[Saved data entries]
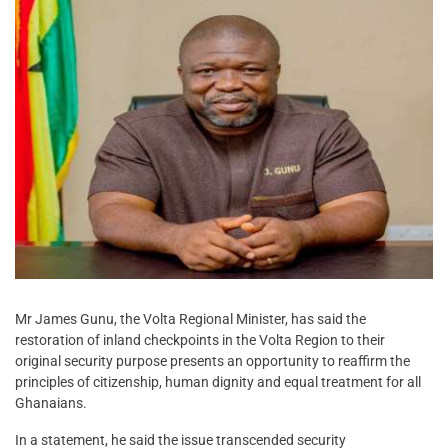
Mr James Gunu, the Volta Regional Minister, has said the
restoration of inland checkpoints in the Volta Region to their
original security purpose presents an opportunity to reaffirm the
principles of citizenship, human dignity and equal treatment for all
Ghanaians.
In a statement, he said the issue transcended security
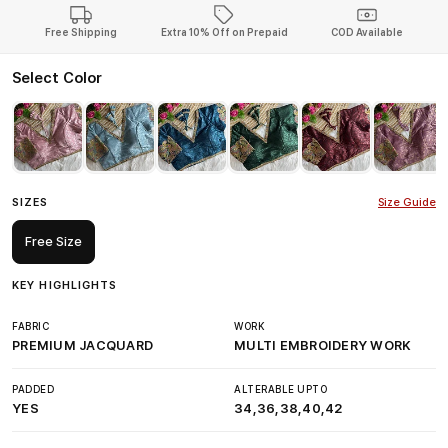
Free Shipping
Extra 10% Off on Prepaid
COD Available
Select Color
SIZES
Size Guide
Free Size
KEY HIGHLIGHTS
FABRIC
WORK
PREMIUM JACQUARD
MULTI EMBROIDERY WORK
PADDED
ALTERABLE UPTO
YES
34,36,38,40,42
--
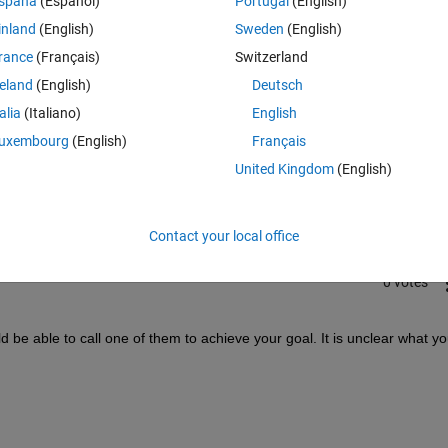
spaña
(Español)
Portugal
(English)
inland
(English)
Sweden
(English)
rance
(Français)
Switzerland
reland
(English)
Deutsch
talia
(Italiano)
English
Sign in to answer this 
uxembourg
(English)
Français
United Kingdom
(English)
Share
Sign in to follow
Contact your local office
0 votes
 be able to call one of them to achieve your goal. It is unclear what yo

■ What is required ■
Copy the lines of data above word for word, starting at the line containing "Mr James Gunu, the" and ending at the line containing "In a statement, he".

■ Response to the exercise ■
Mr James Gunu, the Volta Regional Minister, has said the
restoration of inland checkpoints in the Volta Region to their
original security purpose presents an opportunity to reaffirm the
principles of citizenship, human dignity and equal treatment for all
Ghanaians.
In a statement, he said the issue transcended security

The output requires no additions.